Compost Tea – feed yourself by feeding your plants

Finding viable organic alternatives to commercial fertilizers is crucially important in a world where tens of thousands of chemicals have been added to our environment in the last fifty years.  These chemicals are either directly applied to our food or make their way into our food system via water and air.  Luckily finding easy and alternative methods to feed our food and rebuild our soils can be as easy as brewing tea and bamboo is a great place to start.  Feeding plants minerals is crucial to growing nutritious food.  You are what you eat.

First let’s do an overview of how bamboo feeds itself.  The bamboo plant strategically begins on day one to build the perfect place for itself to live.  It does this in several ways.  It starts to build a massive root system that is comprised of both large structural roots and smaller feeder roots.  These roots spread and eventually fill every square inch of dirt approximately one foot deep.  This is true for both clumping bamboos and running bamboos.

Clumpers or tropical bamboos (mostly, there are some non-tropical clumping bamboos) start from a central point and radiate out in a circle.  Runners or temperate bamboos shoot a straight line out in multiple directions then systematically fill in the space back to the original planting.  This allows the plant to eventually control all of the nutrients in the top layer of soil where typically most of the nutrients are concentrated.  At the same time it eliminates most of the competing plant material.  Some tap root plants like trees can survive because they grow down and so only minimally compete with the bamboo.  Otherwise a bamboo plant will slowly kill off all other growth in the surrounding area.

Bamboos have shallow root system and this makes them vulnerable to drying out.  Tropical bamboos shed up to 80% of their leaves every year.  Temperate or running bamboos shed significantly less but still manage to create a dense ground cover of leaves over time.  The bamboo leaves create a perfect mat that traps moisture allowing the bamboo root system to grow to the surface of the soil as well as a mulch that prevents seeds from easily growing.  It also forms the perfect environment for mycelium to grow.  One of the important benefits that bamboo gets from mycelium is that they help to feed the plant more efficiently by optimizing the nutrients and available moisture in a way that the bamboo can best use it.

### PROBLEM STATEMENT
Carry the compost tea article forward from the point where it stops.

### PROVIDED DATA
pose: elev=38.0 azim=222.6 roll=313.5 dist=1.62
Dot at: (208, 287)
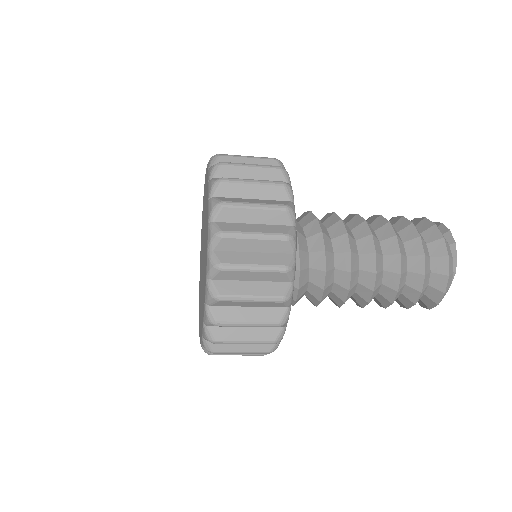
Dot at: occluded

### OUTPUT FOR THIS EXERCISE
 

(On a side note.  Bamboo and mycelium create such a power house environment for soil rehabilitation that they would be well used for cleaning contaminated soils.)

Simply lift a layer of bamboo leaves and you will witness the webby mycelium growth.  The leaves very slowly break down with the help of the microorganisms, which in turn feeds the bamboo with the nutrients that it needs.  Recycling itself back into itself.  The root system follows the path of many grasses in which it grows and composts and overtime creates a new more organically rich soil content.  In these ways bamboo alters dramatically it’s living environment to best suit it’s own needs.

Bamboo leaves can be used to feed other plants as well.  Old fallen leaves can be raked up and used as mulch.  Bamboo leaves are thin yet tough.  Their high silica content makes them slow to break down.  this results in a weed barrier that is quite effective.  Chipped wood and other mulches create air pockets that allow the soil to dry out more rapidly, thus making the growth of mycelium more challenging, and they also encourage insect activity especially ants.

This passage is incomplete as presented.